XingNaoJing injection ameliorates cerebral ischaemia/reperfusion injury via SIRT1-mediated inflammatory response inhibition
Published in Pharmaceutical Biology, 2020
Yue-Ming Zhang, Xiao-Yu Qu, Li-Na Tao, Jing-Hui Zhai, Huan Gao, Yan-Qing Song, Si-Xi Zhang
XNJ injection is extracted from the Angong niuhuang pill, a traditional compound Chinese medicine widely used to treat stroke in China with the approval of the Chinese National Drug Administration (Guo et al. 2014). XNJ is a herbal preparation of Moschus (Moschus berezovskii Flerov [Cervidae]; 7.5 g), Radix curcumae (Curcuma wenyujin Y.H.Chen and C.Ling [Zingiberaceae]; 30 g), Borneolum (Blumea balsamifera DC [Compositae]; 1 g) and Fructus gardenia (Gardenia jasminoides J.Ellis [Rubiaceae]; 30 g).

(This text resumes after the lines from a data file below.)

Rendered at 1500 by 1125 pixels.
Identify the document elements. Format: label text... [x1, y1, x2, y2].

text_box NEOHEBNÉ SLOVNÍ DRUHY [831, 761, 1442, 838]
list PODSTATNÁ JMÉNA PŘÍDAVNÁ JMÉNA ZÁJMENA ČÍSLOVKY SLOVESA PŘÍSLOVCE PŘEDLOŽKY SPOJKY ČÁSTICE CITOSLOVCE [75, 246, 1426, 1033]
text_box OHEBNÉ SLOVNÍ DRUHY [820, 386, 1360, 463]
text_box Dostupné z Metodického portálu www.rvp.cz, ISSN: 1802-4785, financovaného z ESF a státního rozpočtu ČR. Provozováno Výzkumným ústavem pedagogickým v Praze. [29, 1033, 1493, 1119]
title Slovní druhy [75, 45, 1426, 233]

The quality control standard of XNJ is very strict and was described in our previous study (Zhang et al. 2018). Firstly, curzerenone was used to standardize XNJ, and the fingerprint showed that the high-performance liquid chromatography retention time for curzerenone in XNJ was consistent with that of standard curzerenone. Muscone and borneol were also used as quality control substances for gas chromatograph analysis; muscone should be no less than 0.1 mg and borneol should be between 0.8 and 1.2 mg in every millilitre of XNJ. Quality control results confirm the reliability of clinical XNJ preparations. Both clinical trials and basic experiments have shown that XNJ can improve brain injury, promote consciousness recovery, and provide neuroprotective effects in stroke (Xu et al. 2014; Wu L et al. 2016; Ma et al. 2017; Zhang et al. 2018). However, the specific effects and mechanisms of XNJ on the cerebral I/R remains unclear, which limits further clinical application. Here, we used both in vivo and in vitro models to investigate whether SIRT1-dependent inflammation repression is involved in the effects of XNJ on cerebral I/R injury.